Massimo Dighera non si sarebbe mai aspettato di trovarsi faccia a faccia con tutto ciò. Si cambiano le prospettive, si riequilibrano le proporzioni. Ci si emoziona.
Improvvisamente mi rendo conto che la malattia si porta dietro qualcosa di estremamente privato e profondo che non è mai possibile condividere pienamente con qualcuno. Per tanto che uno si sforzi di essere preciso nelle descrizioni e articolato nelle riflessioni, alla fine si ritrova sempre da solo a fare i conti con i suoi problemi.
E gli succede alla vista di Davide, che con tenacia cerca di riappropriarsi di una vita “normale”. O alla vista dei genitori del ragazzo, che hanno continuato a sperare nelle possibilità del figlio e nell’aiuto dell’ospedale. Il tarlo del dubbio, però, si insinua in loro, che vogliono scoprire cosa accadde esattamente in quella tragica escursione.
E Dighera sarà medico, paziente e investigatore. Forse per tacitare la sua coscienza di non essere stato abbastanza “umano” nella sua attività, trova riscatto nella risoluzione del mistero.
La scrittura di Naretto è morbida e dal finale inaspettato.
Un giallo fuori dall’ordinario, in cui la vera protagonista è la montagna: un luogo che unisce e divide, che non deve essere mai sottovalutata, che occorre affrontare cercando di essere il più possibile preparati, al pari di una malattia.
Gran bel romanzo, in equilibrio tra commozione e mistero.

Lo scrittore:

Giuseppe Naretto, torinese, è medico rianimatore e lavora nel reparto di terapia intensiva. Dal 2006 si occupa di etica e comunicazione nei processi di cura. è uno dei fondatori del blog nottiguardia.it.
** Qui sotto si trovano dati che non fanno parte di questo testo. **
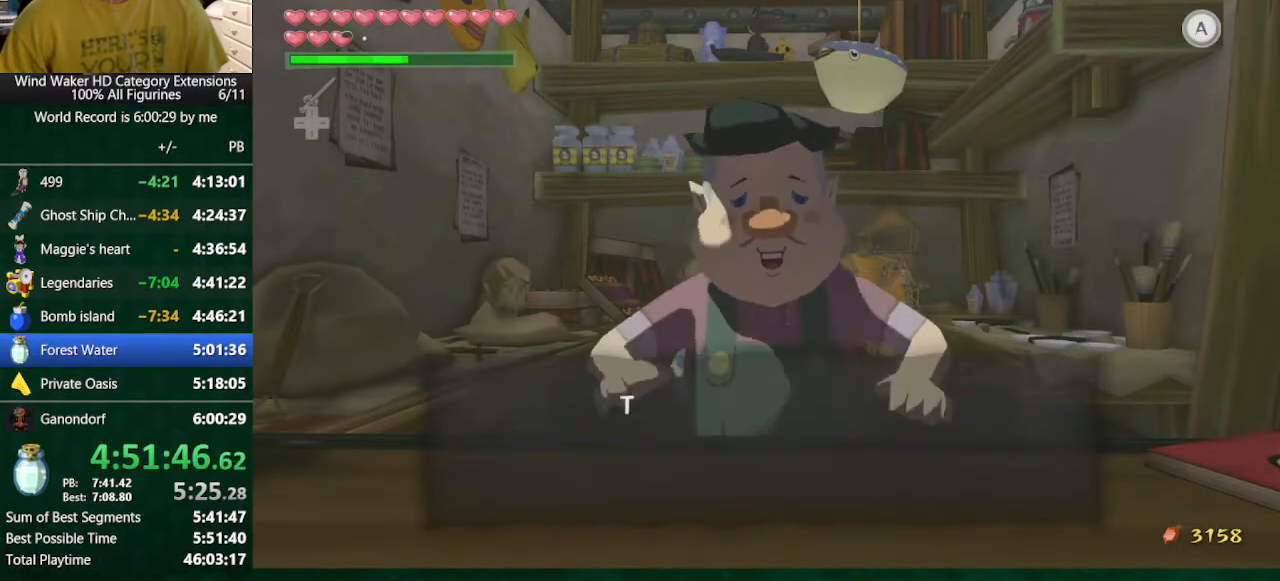
{"buttons": ["B"], "left_stick": "center", "right_stick": "center", "events": [[33, "A", "up"], [133, "A", "down"], [200, "A", "up"], [267, "A", "down"], [300, "A", "up"], [433, "A", "down"], [500, "A", "up"]]}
Notti di guardia è il titolo del primo romanzo che ha come protagonista Massimo Dighera.

Giuseppe Naretto è stato scelto nel progetto “adotta uno scrittore” del Salone del Libro di Torino.
Un noir definito da scrittori italiani di calibro, come ad esempio Alessandro Perissinotto, che lo definisce il medico che vorremmo incontrare se mai finissimo in ospedale: per lui verità e umanità sono inseparabili, o come Elisabetta Bucciarelli che parla del romanzo di Naretto come un giallo autentico, con in più i colori caldi e l’aria pulita delle nostre meravigliose Alpi.
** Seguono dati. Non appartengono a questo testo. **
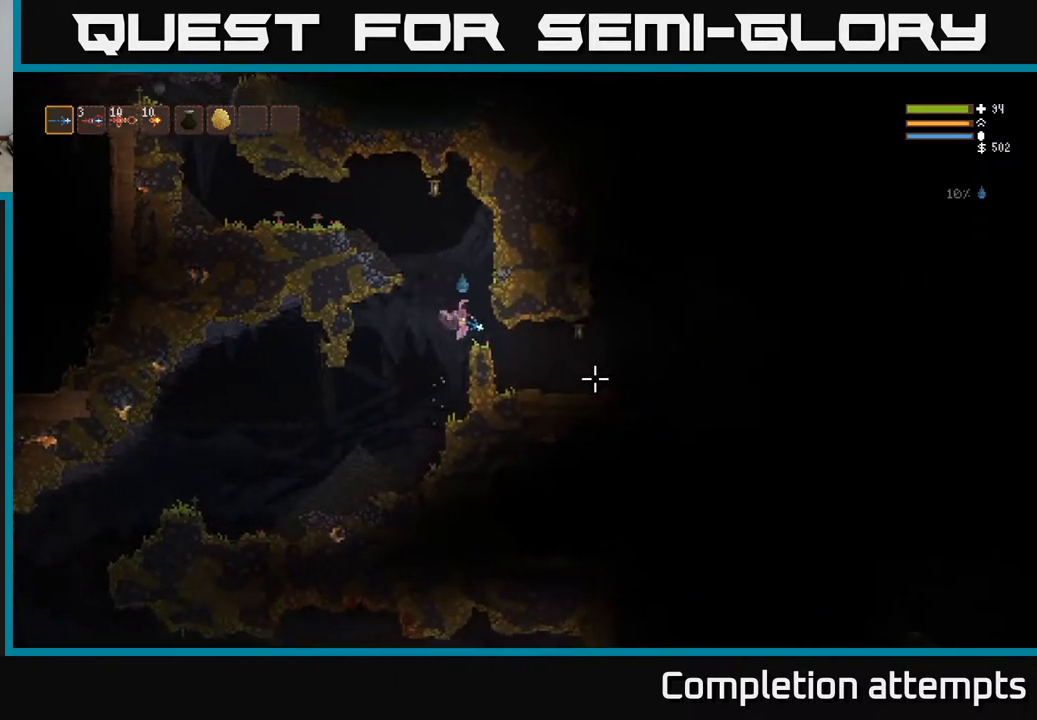
Gameplay with a controller (Xbox layout); each line is a JSON object with the inputs held at the frame after it. "events" lists button and stick changes between this image and that frame as [ms after this image, input, new state], when the widget could be followed in between.
{"buttons": [], "left_stick": "right", "right_stick": "up-right", "events": [[433, "right_stick", "up-right"]]}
Questo un brano del romanzo:
«L’urlo che squarcia l’oscurità della stanza è agghiacciante. Mi sveglio confuso, non so cosa stia succedendo. Istintivamente cerco di tirarmi su dal letto, muovo le braccia alla ricerca dell’interruttore della luce, ma il mio corpo non risponde che in minima parte ai miei comandi. La gamba rimane dolente e immobile quasi ancorata al letto, le mani sbattono contro spigoli di arredi per nulla famigliari, e il perdurare di questo suono straziante mi mette addosso un’agitazione di difficile controllo. Dopo qualche secondo mi rendo conto che è Davide che sta urlando. Non lo vedo, ma sento la madre che si muove attorno a lui per calmarlo. La luce si accende all’improvviso e un’infermiera si affaccia sulla soglia. «Cosa succede signora?» Non c’è preoccupazione nella sua voce, ma solo una lontana nota di fastidio. Guardo l’orologio: mezzanotte. Davide però non smette di agitarsi. Giace di traverso sul letto, con la testa che penzola oltre il bordo. Gli occhi sono chiusi, le braccia si muovono verso l’alto alla ricerca di qualcosa.»